To develop a sense of how to revamp the corporate program, the team spoke to employers in such industries as retail, law, accounting and hospitality. They learned that while there are an estimated 8,700 apprenticeship programs in place in the U.K., few have the holistic reach of the DofE’s offering, Beaumont says.


However, for a training program to have broad appeal, the Morgan Stanley team advised that it needed to be a stand-alone, “plug and play” model, requiring less involvement from the employer. They recommended that the DofE initially partner with third-party vendors and eventually develop the expertise in-house to oversee the entire offering.
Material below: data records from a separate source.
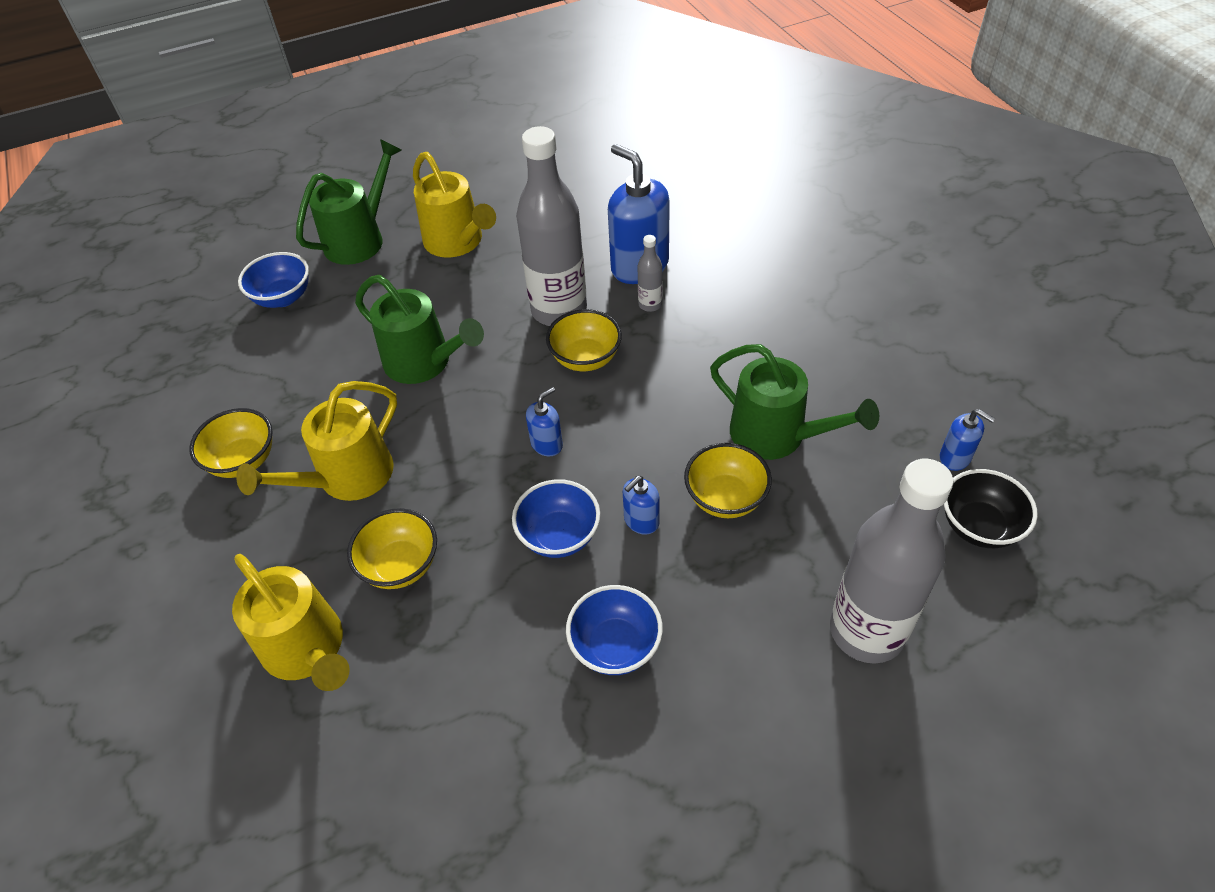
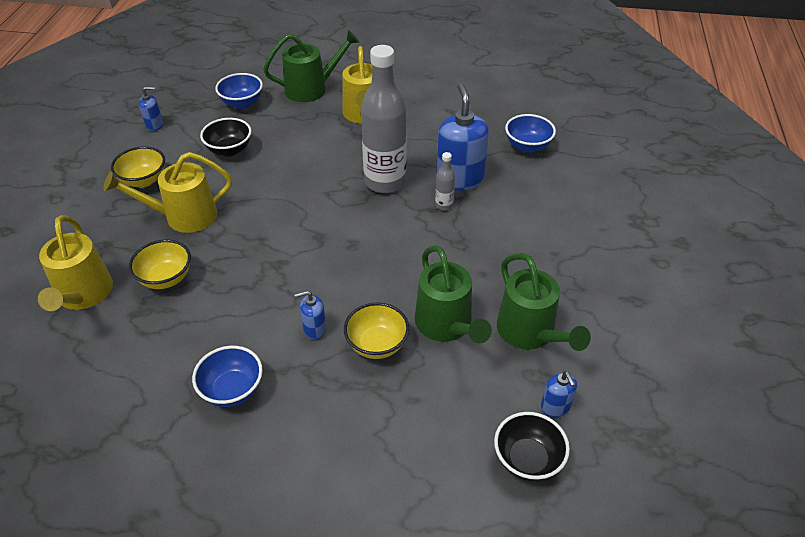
camera: 30 degrees right, 5 degrees down
(325, 365) = (229, 150): none -> black bowl
(424, 363) = (281, 175): green watering can -> green watering can (530, 333)
(547, 444) = (304, 255): blue soap dispenser -> blue soap dispenser (155, 125)
(559, 536) = (261, 310): blue bowl -> blue bowl (527, 146)
(585, 358) = (373, 218): yellow bowl -> none
(866, 631) = (386, 476): grey bottle -> none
The program the Morgan Stanley team conceived—which they named DofE Pro—is expected to break even within four years, according to Boylan. The Morgan Stanley team provided the DofE with a financial model, which they trained the organization’s staff to use.

The goal of the Duke of Edinburgh’s Award is to reach one million young people with their life-changing skill-building program by 2026.

Off and Running

DofE quickly embraced the idea and is already seeking partner organizations as well as employers willing to pilot the new initiative, “kicking the tires and giving us feedback to refine it further,” says Marvel.


Marvel says the foundation provided by the Morgan Stanley team has helped them immeasurably. “They did a phenomenal amount of work for us in a short amount of time. It was a robust piece of insight-gathering, so we now have the confidence that what we’ve developed is relevant and needed in the workplace,” she says.


The Morgan Stanley team members also expressed satisfaction at the project’s completion and hope to remain engaged as DofE Pro goes to market. “Realizing that we provided a product that the charity is already in the process of piloting is quite a proud moment for us all,” says Coombs.